2004 November - Paul Biya wins new seven-year term as president.

2006 June - Nigeria agrees to withdraw its troops from the Bakassi peninsula to settle its long-running border dispute with Cameroon. The breakthrough comes at a UN-mediated summit.

The Paris Club of major lending nations agrees to cancel almost all of Cameroon's $3.5bn debt.

2006 August - A ceremony marks the transfer of the Bakassi peninsula to Cameroon after Nigeria completes its troop withdrawal from the area.

2006 December - Up to 30,000 refugees fleeing conflicts in Chad and the Central African Republic have crossed into east Cameroon over the past 18 months, the UN refugee agency UNHCR reports.

2007 November - Suspected Nigerian militants kill 21 Cameroon soldiers in Bakassi Peninsula.

Nigerian senate rejects Nigeria-Cameroon agreement for hand-over of Bakassi Peninsula to Cameroon.

Constitution amended

2008 January - Opposition leaders slam President Biya's New Year message hinting at changing constitution to extend president's term in office.

Cameroonian soldiers patrol on December 15, 2012 during a field trip organized for the press at Bouba N'Djidda National Park in northern Cameroon Cameroon vowed a tough approach on poaching after hundreds of elephants were massacred in Bouba Njida National Park in 2012

2008 February - A nationwide transport strike in protest at fuel costs turns into a series of anti-government demonstrations in the capital, Yaounde, leaving at least 17 dead.

2008 April - Parliament amends the constitution to allow President Biya to run for a third term in 2011. The opposition condemns the move as a "constitutional coup".

2008 October - Nigeria and Cameroon agree to work together to protect their land and sea border from attacks by militants and pirates.

2009 March - Pope visits, says peaceful coexistence between Muslims and Christians in Cameroon should be seen as an example to other African nations.

2010 September - Senior security officials are sacked weeks after rumours of an attempted coup.

2011 January - Cameroon secures Chinese loan to build deep sea port at Kribi, terminal of an oil pipeline from Chad.

2011 October- Paul Biya wins a landslide re-election as president, officially taking 78% of the vote.
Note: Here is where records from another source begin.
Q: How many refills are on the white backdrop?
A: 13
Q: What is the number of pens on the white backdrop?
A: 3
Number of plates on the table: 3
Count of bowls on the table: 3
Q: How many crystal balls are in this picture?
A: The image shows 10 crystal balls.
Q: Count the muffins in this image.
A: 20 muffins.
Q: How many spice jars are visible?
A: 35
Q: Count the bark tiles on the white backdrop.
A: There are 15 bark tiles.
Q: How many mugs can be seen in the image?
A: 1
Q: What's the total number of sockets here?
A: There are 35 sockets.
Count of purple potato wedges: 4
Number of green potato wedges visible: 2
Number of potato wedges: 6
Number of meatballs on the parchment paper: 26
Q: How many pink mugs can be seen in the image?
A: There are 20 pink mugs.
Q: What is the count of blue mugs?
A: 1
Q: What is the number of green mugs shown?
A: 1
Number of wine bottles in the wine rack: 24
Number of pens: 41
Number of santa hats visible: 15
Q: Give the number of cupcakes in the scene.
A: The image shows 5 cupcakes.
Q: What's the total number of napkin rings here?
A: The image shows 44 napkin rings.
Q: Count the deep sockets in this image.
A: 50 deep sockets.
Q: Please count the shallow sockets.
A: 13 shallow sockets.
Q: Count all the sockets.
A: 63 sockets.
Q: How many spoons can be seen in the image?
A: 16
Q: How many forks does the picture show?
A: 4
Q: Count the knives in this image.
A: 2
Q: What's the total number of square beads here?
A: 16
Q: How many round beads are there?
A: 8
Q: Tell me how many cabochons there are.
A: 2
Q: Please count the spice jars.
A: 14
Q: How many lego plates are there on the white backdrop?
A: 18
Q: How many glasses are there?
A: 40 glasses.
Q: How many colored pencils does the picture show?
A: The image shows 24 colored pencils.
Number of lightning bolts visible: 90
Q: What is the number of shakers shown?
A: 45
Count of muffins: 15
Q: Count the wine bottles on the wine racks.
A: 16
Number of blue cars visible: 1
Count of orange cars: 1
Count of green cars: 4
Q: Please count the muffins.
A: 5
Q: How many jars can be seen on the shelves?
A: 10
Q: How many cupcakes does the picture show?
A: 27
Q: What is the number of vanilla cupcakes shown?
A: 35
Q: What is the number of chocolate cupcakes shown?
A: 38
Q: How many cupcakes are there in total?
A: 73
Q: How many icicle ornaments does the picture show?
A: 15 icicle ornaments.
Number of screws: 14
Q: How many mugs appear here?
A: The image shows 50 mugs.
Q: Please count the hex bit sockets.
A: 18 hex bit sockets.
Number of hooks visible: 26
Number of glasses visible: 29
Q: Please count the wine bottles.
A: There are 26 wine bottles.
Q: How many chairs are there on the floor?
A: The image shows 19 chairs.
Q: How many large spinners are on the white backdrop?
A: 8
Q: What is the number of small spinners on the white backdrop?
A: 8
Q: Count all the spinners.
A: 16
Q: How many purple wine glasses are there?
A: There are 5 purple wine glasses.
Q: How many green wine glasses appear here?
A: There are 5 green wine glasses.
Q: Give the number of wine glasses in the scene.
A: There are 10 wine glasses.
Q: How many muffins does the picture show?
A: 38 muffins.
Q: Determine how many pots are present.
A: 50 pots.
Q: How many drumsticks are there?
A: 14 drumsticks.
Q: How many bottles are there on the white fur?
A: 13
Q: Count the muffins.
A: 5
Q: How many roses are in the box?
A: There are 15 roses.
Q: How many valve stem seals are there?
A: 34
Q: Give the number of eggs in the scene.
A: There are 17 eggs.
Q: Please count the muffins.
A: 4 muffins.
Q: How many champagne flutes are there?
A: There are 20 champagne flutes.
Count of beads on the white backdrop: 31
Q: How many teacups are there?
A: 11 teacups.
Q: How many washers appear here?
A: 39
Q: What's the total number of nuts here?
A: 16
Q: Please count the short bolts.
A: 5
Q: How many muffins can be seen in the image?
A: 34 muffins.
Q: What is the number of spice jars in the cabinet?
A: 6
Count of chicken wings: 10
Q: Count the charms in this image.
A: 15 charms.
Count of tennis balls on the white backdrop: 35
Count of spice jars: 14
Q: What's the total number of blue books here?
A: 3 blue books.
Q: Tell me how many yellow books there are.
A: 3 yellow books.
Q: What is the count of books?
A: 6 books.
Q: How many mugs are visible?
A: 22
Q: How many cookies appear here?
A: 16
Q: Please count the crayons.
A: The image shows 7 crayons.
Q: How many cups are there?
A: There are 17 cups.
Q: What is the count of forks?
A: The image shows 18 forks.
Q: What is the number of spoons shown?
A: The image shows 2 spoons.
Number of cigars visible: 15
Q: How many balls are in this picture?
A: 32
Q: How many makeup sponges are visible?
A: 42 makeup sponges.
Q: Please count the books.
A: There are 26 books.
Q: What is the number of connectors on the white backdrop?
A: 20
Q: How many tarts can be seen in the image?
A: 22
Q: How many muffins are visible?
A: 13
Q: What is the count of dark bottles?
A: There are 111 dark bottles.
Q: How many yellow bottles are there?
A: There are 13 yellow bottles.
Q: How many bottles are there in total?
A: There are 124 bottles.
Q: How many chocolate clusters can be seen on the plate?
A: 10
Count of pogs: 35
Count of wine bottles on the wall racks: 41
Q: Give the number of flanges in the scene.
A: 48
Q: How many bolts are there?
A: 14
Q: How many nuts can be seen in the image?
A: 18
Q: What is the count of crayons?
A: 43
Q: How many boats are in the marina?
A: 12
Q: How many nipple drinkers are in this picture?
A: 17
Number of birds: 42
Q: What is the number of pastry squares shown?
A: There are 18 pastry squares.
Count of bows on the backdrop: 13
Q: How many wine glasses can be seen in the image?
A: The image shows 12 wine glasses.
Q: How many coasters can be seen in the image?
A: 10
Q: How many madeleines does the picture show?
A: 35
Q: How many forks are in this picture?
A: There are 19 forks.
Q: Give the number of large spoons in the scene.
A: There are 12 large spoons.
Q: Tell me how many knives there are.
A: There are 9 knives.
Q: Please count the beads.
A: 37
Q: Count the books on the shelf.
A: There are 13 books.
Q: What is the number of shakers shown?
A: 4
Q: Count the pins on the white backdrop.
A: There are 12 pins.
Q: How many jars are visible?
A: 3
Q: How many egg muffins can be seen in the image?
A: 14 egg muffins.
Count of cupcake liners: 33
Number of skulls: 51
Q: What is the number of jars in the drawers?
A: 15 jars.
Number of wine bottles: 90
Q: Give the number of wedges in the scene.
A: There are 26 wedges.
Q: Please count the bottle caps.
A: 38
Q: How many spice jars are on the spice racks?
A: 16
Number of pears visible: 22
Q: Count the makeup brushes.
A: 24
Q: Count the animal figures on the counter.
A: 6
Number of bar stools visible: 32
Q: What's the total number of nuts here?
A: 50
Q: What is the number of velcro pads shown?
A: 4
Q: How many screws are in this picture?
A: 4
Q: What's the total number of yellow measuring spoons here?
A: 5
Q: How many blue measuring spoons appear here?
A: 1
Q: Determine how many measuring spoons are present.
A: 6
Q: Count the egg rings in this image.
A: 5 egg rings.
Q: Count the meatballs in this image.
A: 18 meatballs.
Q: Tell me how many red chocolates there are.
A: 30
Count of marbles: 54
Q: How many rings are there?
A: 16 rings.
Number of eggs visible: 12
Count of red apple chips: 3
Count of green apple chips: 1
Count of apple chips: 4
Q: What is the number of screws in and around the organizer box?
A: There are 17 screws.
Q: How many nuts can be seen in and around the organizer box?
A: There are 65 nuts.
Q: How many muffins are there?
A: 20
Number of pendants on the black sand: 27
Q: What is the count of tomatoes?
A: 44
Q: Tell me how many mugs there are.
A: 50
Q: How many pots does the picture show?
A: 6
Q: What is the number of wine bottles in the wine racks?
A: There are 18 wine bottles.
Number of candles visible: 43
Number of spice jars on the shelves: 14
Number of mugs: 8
His opponents reject the result, alleging widespread fraud.

2012 February - Hundreds of elephants are slaughtered in Bouba Njida national park in a wave of ivory poaching blamed on Sudanese and Chadian gangs.

2012 September - Minister Marafa Hamidou Yaya is jailed for embezzling $29m to be used as down-payment on a presidential plane.

2012 November - President Biya celebrates 30 years in power as riot police disperse an opposition protest.

2013 February - A French family of seven is kidnapped by the Islamist group Boko Haram near the Nigerian border, and released two months later. France denies paying a ransom.

2013 October - Legislative elections. President Biya's party retains a majority in parliament.

2014 January - A French priest kidnapped by Islamist gunmen in the far north of Cameroon in November is freed.